A bare number is required: the count of lines in the material below that hold the word "sonhos".
[Material to process Boundary: Start]
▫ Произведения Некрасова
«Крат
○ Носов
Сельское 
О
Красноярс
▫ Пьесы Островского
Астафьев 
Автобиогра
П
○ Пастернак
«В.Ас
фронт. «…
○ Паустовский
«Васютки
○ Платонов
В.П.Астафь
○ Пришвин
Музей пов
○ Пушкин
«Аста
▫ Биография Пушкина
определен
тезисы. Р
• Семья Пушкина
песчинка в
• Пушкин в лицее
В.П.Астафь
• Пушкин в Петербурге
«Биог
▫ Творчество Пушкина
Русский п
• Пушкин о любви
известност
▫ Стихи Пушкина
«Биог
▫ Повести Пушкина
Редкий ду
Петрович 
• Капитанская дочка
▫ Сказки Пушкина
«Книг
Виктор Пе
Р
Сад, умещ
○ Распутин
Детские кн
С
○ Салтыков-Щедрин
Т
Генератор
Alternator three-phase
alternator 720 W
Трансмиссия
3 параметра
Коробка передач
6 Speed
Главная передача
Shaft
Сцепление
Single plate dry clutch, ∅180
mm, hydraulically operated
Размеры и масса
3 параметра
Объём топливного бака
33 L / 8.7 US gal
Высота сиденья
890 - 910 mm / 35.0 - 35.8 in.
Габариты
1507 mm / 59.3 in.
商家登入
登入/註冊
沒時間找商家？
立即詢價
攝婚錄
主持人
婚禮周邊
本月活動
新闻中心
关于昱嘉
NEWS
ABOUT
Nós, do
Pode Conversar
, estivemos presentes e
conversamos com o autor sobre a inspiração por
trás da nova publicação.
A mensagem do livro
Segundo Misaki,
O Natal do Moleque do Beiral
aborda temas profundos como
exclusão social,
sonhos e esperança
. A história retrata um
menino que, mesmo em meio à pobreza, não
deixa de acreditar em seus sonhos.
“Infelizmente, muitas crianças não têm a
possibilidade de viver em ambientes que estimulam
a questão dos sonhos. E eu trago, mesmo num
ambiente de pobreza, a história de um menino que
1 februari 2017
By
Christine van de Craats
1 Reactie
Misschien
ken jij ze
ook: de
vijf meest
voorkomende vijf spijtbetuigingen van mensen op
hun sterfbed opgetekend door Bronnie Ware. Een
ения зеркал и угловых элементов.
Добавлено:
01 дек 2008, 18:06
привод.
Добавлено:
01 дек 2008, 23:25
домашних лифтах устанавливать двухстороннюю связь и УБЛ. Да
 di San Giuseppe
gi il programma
[Material to process Boundary: End]
Response for this exercise: 3